Masjid Al-Azhar Buya Hamka rutin dengan kajian tafsir, yang sekaligus mejadi cikal bakal Tafsir Al-Azhar, kendati belum terbukukan. Pun demikian dengan Hasan Khan. Ia mendakwahkan al-Qur’an secara verbal, namun bukan di masjid, melainkan di kursi kepemerintahannya. Tafsir Fath al-Bayan fî Maqashid al-Qur’an sebanyak 15 jilid adalah bukti nyata dari keseriusannya dalam disiplin ilmu al-Qur’an.

Yang terpenting dicatat, dan barangkali ini menjadi persamaan ketiga Hasan Khan dengan Buya Hamka, adalah bahwa keduanya sama-sama pernah mendekam di penjara. Apa yang dialami Buya Hamka, difitnah lalu dihukum tanpa alasan yang jelas, seperti diceritakan sendiri dalam kata pengantar tafsirnya, juga pernah dialami Hasan Khan. Dua karyanya dituduh memprovokasi munculnya jihâd melawan Inggris.

Intrik kejam politik menempatkan Hasan Khan juga tertuduh telah mengajarkan pemikiran Wahabi, menyerang Begum dan mengambil alih kekuasaan, nepotisme, dan menciptakan percekcokan antara istrinya, Syah Jahan Begum dengan Putri Sulthan Jahan Begum. Ia pun dipenjara di Nur Mahal, dan tidak mau bertemu Begum di siang hari, namun meminta izin untuk menghabiskan malam dengannya di Taj Mahal.

Setelah delapan bulan hukuman, Begum percaya bahwa suaminya tidak bersalah. Dalam proses birokrasi yang alot, akhirnya Hasan Khan bebas dari penjara. Tetapi masa bebas itu tidak berlangsung dalam waktu yang lama. Sekitar dua tahun setelahnya, yakni tahun 29 Jumadil Akhir 1307/1890, sakitnya semakin parah dan menyebabkan kewafatannya. Nahasnya, pencekalan terhadap karyanya belum seutuhnya berhenti.

Baik Buya Hamka maupun Hasan Khan, adalah bagian dari kekayaan khazanah intelektual Muslim yang selaiknya diapresiasi. Keduanya memiliki banyak kesamaan rekam jejak, meski juga berbeda dalam beberapa hal. Seperti, umpamanya, Buya Hamka menyelesaikan tafsirnya justru ketika ia di dalam penjara, sementara dalam konteks Hasan Khan, karyanyalah yang menyebabkan ia mendekam di penjara.

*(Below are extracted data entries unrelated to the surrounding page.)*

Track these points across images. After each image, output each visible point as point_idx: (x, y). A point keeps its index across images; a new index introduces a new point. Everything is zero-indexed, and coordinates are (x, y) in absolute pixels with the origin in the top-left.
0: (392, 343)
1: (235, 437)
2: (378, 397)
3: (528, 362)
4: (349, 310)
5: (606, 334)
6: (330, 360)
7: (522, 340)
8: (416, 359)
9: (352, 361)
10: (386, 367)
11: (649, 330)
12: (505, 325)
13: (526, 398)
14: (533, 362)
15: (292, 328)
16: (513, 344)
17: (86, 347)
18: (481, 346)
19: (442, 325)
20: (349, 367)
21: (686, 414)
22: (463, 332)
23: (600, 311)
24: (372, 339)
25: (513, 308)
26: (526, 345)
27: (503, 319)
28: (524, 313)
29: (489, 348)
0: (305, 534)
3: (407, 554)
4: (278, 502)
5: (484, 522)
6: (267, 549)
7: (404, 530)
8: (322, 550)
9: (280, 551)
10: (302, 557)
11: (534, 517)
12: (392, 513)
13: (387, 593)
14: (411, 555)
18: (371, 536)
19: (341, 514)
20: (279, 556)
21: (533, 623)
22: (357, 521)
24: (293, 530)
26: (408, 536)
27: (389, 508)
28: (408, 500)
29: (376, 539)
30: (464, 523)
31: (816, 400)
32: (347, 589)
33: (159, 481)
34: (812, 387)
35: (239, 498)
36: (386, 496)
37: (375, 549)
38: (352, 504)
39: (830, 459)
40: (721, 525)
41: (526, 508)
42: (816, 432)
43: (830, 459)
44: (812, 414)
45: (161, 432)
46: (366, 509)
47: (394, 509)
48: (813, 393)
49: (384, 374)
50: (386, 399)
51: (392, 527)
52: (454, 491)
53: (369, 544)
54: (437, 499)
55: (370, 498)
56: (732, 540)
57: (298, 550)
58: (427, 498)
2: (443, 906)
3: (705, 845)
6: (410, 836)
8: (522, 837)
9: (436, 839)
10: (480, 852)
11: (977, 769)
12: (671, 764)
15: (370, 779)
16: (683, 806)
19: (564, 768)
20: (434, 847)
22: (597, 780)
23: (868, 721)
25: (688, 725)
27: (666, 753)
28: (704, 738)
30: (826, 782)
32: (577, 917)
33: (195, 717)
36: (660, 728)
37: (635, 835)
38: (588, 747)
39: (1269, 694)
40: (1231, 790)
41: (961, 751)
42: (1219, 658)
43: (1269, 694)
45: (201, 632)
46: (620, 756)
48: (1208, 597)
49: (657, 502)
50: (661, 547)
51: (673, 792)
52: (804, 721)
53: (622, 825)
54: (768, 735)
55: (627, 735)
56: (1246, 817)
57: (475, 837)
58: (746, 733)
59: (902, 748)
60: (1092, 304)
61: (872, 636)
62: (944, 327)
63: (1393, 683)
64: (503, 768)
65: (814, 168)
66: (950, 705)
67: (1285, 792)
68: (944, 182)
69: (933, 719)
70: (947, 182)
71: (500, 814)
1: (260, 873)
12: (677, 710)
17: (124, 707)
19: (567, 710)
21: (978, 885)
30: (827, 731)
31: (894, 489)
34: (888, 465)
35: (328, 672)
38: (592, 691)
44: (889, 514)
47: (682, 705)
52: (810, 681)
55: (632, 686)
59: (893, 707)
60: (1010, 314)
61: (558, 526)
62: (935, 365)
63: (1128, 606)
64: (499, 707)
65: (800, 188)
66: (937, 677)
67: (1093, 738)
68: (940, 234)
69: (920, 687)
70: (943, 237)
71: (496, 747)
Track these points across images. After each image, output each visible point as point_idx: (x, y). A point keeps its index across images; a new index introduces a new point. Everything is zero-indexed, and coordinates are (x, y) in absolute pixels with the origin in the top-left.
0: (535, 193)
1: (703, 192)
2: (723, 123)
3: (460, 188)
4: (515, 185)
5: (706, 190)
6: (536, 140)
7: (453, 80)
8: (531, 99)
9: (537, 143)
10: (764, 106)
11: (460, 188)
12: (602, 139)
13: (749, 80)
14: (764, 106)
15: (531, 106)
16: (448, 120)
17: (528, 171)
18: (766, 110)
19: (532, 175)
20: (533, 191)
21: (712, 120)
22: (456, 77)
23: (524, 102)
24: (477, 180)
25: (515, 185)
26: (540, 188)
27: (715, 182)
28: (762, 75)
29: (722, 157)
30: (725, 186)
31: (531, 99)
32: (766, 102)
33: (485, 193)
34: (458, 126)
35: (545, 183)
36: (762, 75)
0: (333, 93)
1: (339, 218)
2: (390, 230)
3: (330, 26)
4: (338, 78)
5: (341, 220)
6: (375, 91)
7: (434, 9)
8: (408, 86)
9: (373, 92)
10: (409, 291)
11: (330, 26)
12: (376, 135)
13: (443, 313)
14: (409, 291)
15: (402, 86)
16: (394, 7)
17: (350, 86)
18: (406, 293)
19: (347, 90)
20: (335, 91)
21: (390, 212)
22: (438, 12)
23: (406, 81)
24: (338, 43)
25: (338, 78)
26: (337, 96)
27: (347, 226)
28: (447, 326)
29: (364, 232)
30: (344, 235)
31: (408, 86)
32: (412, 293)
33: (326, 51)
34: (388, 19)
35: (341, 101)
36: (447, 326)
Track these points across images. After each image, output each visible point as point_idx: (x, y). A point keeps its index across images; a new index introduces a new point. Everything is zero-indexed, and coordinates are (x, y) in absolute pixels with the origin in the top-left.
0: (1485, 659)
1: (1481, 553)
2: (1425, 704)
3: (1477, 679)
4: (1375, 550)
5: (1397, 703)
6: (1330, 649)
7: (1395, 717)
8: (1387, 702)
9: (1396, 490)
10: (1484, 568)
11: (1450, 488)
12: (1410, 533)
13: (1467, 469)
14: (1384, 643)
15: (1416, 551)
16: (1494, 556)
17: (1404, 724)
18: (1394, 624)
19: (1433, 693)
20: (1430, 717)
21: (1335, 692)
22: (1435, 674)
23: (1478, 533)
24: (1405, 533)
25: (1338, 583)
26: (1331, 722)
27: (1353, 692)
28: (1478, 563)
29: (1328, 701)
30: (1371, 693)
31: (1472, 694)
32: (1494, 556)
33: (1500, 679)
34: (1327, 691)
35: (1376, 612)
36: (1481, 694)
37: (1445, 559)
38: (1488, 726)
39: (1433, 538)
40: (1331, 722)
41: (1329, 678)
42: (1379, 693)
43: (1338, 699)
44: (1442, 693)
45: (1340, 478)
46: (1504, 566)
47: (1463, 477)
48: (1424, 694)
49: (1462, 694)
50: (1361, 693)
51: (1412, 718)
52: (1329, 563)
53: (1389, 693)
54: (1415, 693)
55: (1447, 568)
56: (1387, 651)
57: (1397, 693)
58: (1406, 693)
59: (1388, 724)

Keduanya menjadi ikon dari alotnya pertikaian politik yang merambat ke dalam dunia keilmuan. Bahwa pemikiran yang dianggap represif, seberapa pun benarnya, akan kalah secara politis. Yang semestinya kita tiru adalah kokohnya jihad intelektual para cendekiawan tersebut. Buya Hamka yang karyanya tidak pernah lekang oleh zaman, dengan Hasan Khan yang prolifik, dan sama-sama punya karya monumental berupa tafsir.

Hasan Khan adalah sosok Buya Hamka yang dimiliki India, meski secara usia lebih sepuh Hasan Khan. Sama-sama hidup di era transisi dari klasik menuju modern pemikiran Islam, adaptasi keduanya menjadi representasi kematangan intelektual. Selanjutnya, tugas kita adalah melahirkan Buya Hamka baru, Hasan Khan baru, yang selain loyal kepada tanah air, juga loyal terhadap kemaslahatan bersama umat Islam itu sendiri.